Scripts are installed using the YAPSY plugin architecture. To create your plugin
script, subclass wpull.application.plugin.WpullPlugin
and
load it with --plugin-script
option.
The plugin interface provides two type of callbacks: hooks and events.
Hook¶
Hooks change the behavior of the program. When the callback is
registered to the hook, it is required to provide a return value
typically one of wpull.application.hook.Actions
. Only
one callback may be registered to a hook.
To register your callback, decorate your callback with
wpull.application.plugin.hook()
.
Event¶
Events are points in the program that occur and are notified to registered listeners.
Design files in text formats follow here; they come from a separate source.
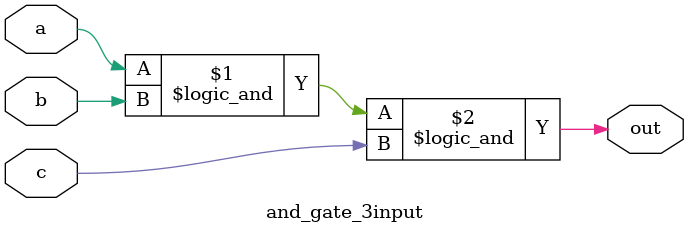
<source format=v>
module and_gate_3input(a,b,c,out);
    input a;
    input b;
    input c;
    output out;

    assign out = ( a && b && c);
endmodule
</source>
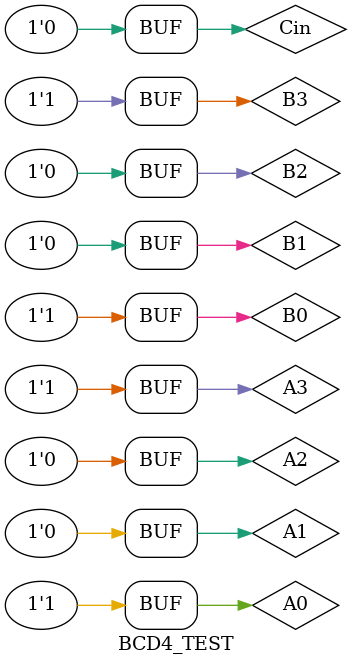
<source format=v>
`timescale 1ns / 1ps


module BCD4_TEST;

	// Inputs
	reg A3;
	reg A2;
	reg A1;
	reg A0;
	reg B3;
	reg B2;
	reg B1;
	reg B0;
	reg Cin;

	// Outputs
	wire S3;
	wire S2;
	wire S1;
	wire S0;
	wire Cout;

	// Instantiate the Unit Under Test (UUT)
	BCD4 uut (
		.A3(A3), 
		.A2(A2), 
		.A1(A1), 
		.A0(A0), 
		.B3(B3), 
		.B2(B2), 
		.B1(B1), 
		.B0(B0), 
		.Cin(Cin), 
		.S3(S3), 
		.S2(S2), 
		.S1(S1), 
		.S0(S0), 
		.Cout(Cout)
	);

	initial begin
		// Initialize Inputs
		A3 = 0;
		A2 = 0;
		A1 = 0;
		A0 = 0;
		B3 = 0;
		B2 = 0;
		B1 = 0;
		B0 = 0;
		Cin = 0;

		// Wait 100 ns for global reset to finish
		#100;
		A3 = 1;
		A2 = 1;
		A1 = 1;
		A0 = 1;
		B3 = 1;
		B2 = 1;
		B1 = 1;
		B0 = 1;
		Cin = 0;

		// Wait 100 ns for global reset to finish
		#100;
		A3 = 1;
		A2 = 0;
		A1 = 0;
		A0 = 1;
		B3 = 1;
		B2 = 0;
		B1 = 0;
		B0 = 1;
		Cin = 0;

		// Wait 100 ns for global reset to finish
		#100;
        
		// Add stimulus here

	end
      
endmodule


</source>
To register your callback, decorate your callback with
wpull.application.plugin.event()
.
Interfaces¶
The global hooks and events constants are located at
wpull.application.plugin.PluginFunctions
.
PluginFunctions.accept_url
- hook Interface:
FetchRule.plugin_accept_url
PluginFunctions.dequeued_url
- event Interface:
URLTableHookWrapper.dequeued_url
PluginFunctions.exit_status
- hook Interface:
AppStopTask.plugin_exit_status
PluginFunctions.finishing_statistics
- event Interface:
StatsStopTask.plugin_finishing_statistics
PluginFunctions.get_urls
- event Interface:
ProcessingRule.plugin_get_urls
PluginFunctions.handle_error
- hook Interface:
ResultRule.plugin_handle_error
PluginFunctions.handle_pre_response
- hook Interface:
ResultRule.plugin_handle_pre_response
PluginFunctions.handle_response
- hook Interface:
ResultRule.plugin_handle_response
PluginFunctions.queued_url
- event Interface:
URLTableHookWrapper.queued_url
PluginFunctions.resolve_dns
- hook Interface:
Resolver.resolve_dns
PluginFunctions.resolve_dns_result
- event Interface:
Resolver.resolve_dns_result
PluginFunctions.wait_time
- hook Interface:
ResultRule.plugin_wait_time
Example¶
Here is a example Python script. It
- Prints hello on start up
- Refuses to download anything with the word “dog” in the URL
- Scrapes URLs on a hypothetical homepage
- Stops the program execution when the server returns HTTP 429
import datetime
import re
from wpull.application.hook import Actions
from wpull.application.plugin import WpullPlugin, PluginFunctions, hook
from wpull.protocol.abstract.request import BaseResponse
from wpull.pipeline.session import ItemSession
class MyExamplePlugin(WpullPlugin):
def activate(self):
super().activate()
print('Hello world!')
def deactivate(self):
super().deactivate()
print('Goodbye world!')
@hook(PluginFunctions.accept_url)
def my_accept_func(self, item_session: ItemSession, verdict: bool, reasons: dict) -> bool:
return 'dog' not in item_session.request.url
@event(PluginFunctions.get_urls)
def my_get_urls(self, item_session: ItemSession):
if item_session.request.url_info.path != '/':
return
matches = re.finditer(
r'<div id="profile-(\w+)"', item_session.response.body.content
)
for match in matches:
url = 'http://example.com/profile.php?username={}'.format(
match.group(1)
)
item_session.add_child_url(url)
@hook(PluginFunctions.handle_response)
def my_handle_response(item_session: ItemSession):
if item_session.response.response_code == 429:
return Actions.STOP